Still, there is many reason for having the streaming, although it should be a open protocol and not too complicated. And then, if you write a client software and program it to save the file to disk, it can do that too, possibly during playback, and you can program in other stuff too if you want to do.

I thought of idea of Live Audio Video Protocol (but have not actually written any part of it yet, but have some ideas about it), that you can use Ogg streams and you can initiate with file selection, format/quality negotiation, etc, and then receive the stream but you can also send commands to select a channel or subchannel, pause, seek, request data, rate of keyframes (if the server supports changing this, which it might not), and change other settings.
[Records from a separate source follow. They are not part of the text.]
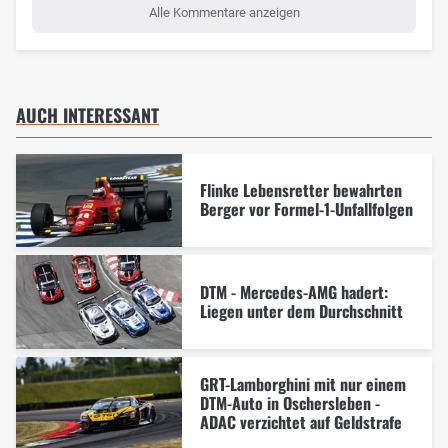
Alle Kommentare anzeigen
AUCH INTERESSANT
Flinke Lebensretter bewahrten
Berger vor Formel-1-Unfallfolgen
DTM - Mercedes-AMG hadert:
Liegen unter dem Durchschnitt
GRT-Lamborghini mit nur einem
DTM-Auto in Oschersleben -
ADAC verzichtet auf Geldstrafe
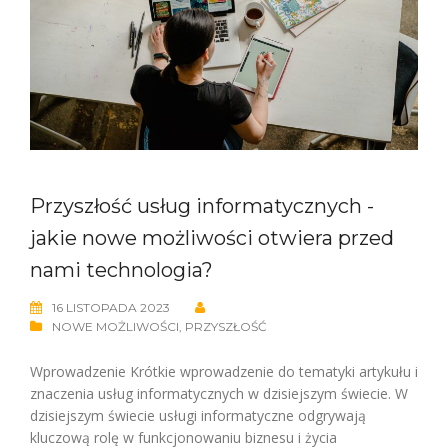
Przyszłość usług informatycznych -
jakie nowe możliwości otwiera przed
nami technologia?
16 LISTOPADA 2023
NOWE MOŻLIWOŚCI
,
PRZYSZŁOŚĆ
Wprowadzenie Krótkie wprowadzenie do tematyki artykułu i
znaczenia usług informatycznych w dzisiejszym świecie. W
dzisiejszym świecie usługi informatyczne odgrywają
kluczową rolę w funkcjonowaniu biznesu i życia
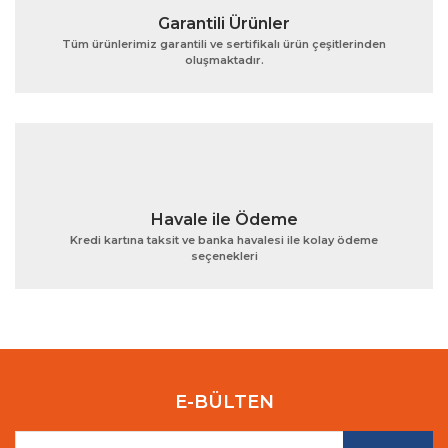
Garantili Ürünler
Tüm ürünlerimiz garantili ve sertifikalı ürün çeşitlerinden
oluşmaktadır.
Gönder
Havale ile Ödeme
Kredi kartına taksit ve banka havalesi ile kolay ödeme
seçenekleri
E-BÜLTEN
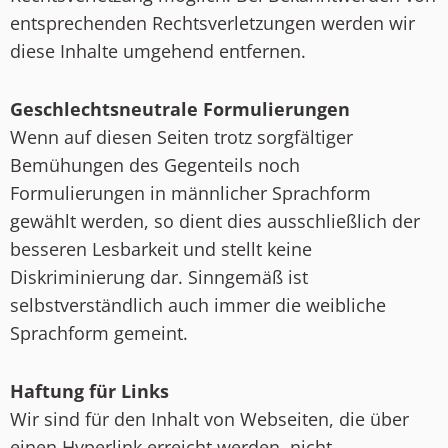
entsprechenden Rechtsverletzungen werden wir
diese Inhalte umgehend entfernen.
Geschlechtsneutrale Formulierungen
Wenn auf diesen Seiten trotz sorgfältiger
Bemühungen des Gegenteils noch
Formulierungen in männlicher Sprachform
gewählt werden, so dient dies ausschließlich der
besseren Lesbarkeit und stellt keine
Diskriminierung dar. Sinngemäß ist
selbstverständlich auch immer die weibliche
Sprachform gemeint.
Haftung für Links
Wir sind für den Inhalt von Webseiten, die über
einen Hyperlink erreicht werden, nicht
(Actually, I find a few problems with Ogg, and everything else is too complicated, so I made up something which is slightly more complicated than Ogg but not too much, which is called GLOGG; it is mostly like Ogg, but uses UUIDs to identify codecs, allows identifying how individual streams are related (the relation codes are specific to the codec, and are not defined by the container format; you can also specify if a program that does not understand it should ignore it), and a few other things, but still simple compared to most other container formats.)

And about ad insertion, they do that on television without any problem, so I don't know how that is a problem any differences whether it is a stream or file. (Although sometimes they put stuff within the show itself and damaging the picture, they should not do, but that is only my opinion and is unrelated to the protocols.)